Das Förderprogramm wird vom Bundesamt für Wirtschaft und Ausfuhrkontrolle (BAFA) umgesetzt. Das Antragsverfahren läuft digital ab und ist über das Portal der Förderzentrale Deutschland zu erreichen. Hier können Privatpersonen, die sich für den Umstieg auf einen neuen Stromer entschieden haben, je nach Einkommen, Familiengröße und Modell eine Förderung zwischen 1500 und 6000 Euro beantragen.
„Wir tun mit diesem Förderprogramm etwas für die Umwelt, für die Autoindustrie und für die Haushalte, die sich sonst kein Elektroauto leisten könnten“, so Bundesumweltminister Carsten Schneider. „Das ist angesichts der geopolitischen Lage wichtiger denn je. Denn die aktuelle fossile Krise ist längst nicht vorbei und könnte jederzeit wiederkommen. Elektromobilität ist unsere Chance, unabhängig zu werden von teurem Diesel und Benzin. Die Bedingungen dafür sind günstiger als je zuvor: Die Reichweiten der E-Autos werden besser, es gibt immer mehr Lademöglichkeiten und die Hersteller bieten endlich auch mehr Kleinwagen an. Außerdem spricht sich rum, dass Elektroauto-Fahren einfach Spaß macht. Elektromobilität kommt jetzt in der breiten Bevölkerung an. Unser Förderprogramm gibt dafür den nötigen Schub.“

MK meint
Warten wir mal das Wochenende ab, wenn die Leute etwas mehr Zeit haben, sich damit zu befassen.
Aber auf den ersten Blick erscheinen 17.000 Anträge bei wie vielen in 2026 schon zugelassenen BEV? 250.000? Dazu noch mal über 100.000 Plugin-Hybride? nicht all zu viel.
Das würde dann dafür sprechen, dass der Anteil der Leute, die wirklich WEGEN der Prämie ein eAuto kaufen und darauf angewiesen sind, sehr gering ist und die meisten die einfach nur gerne mitnehmen.
MichaelEV meint
Der bis 2029 angelegte Topf würde mit dieser Rate stolze 47 Tage halten. „Nicht viel“ ist da relativ.
Und eher wenige, die wegen der Prämie bestellt haben, werden ihr Fahrzeug bereits geliefert haben.
MrBlueEyes meint
Man konnte erst ab gestern (Dienstag) Anträge stellen… 🙄
BEV meint
und wie hoch ist der Firmenwagenanteil?
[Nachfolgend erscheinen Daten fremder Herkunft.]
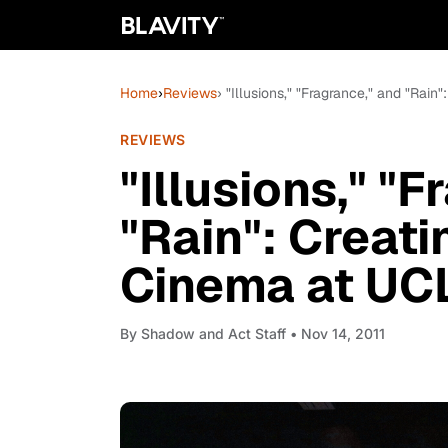
Home
›
Reviews
› "Illusions," "Fragrance," and "Ra
REVIEWS
"Illusions," "
"Rain": Creat
Cinema at UC
By
Shadow and Act Staff
• Nov 14, 2011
Denke mal ziemlich hoch
bei den Privatkäufen gibts dann auch noch das Problem mit der Einkommensgrenze
ich verzichte ja super gern auf die Förderung, meien Steuern sollen lieber die Bedürftigen bekommen, inkl. der Beamten und besonders für die höheren Diäten der Abgeordneten und natürlich für deren „Mitarbeiter“ und Berater und wo das Geld sonst noch so versickert
hab mich ja freiwillig für den Kauf entschieden, die Förderung ist mir dabei nicht so wichtig, als dass sich der Umweg über die Eltern o.ä. gelohnt hätte
das beste Auto der Klasse ist ohnehin günstiger als die anderen
Andreas meint
Die meisten Zulassungen sind gewerblich und dafür kann keine Prämie beantragt werden.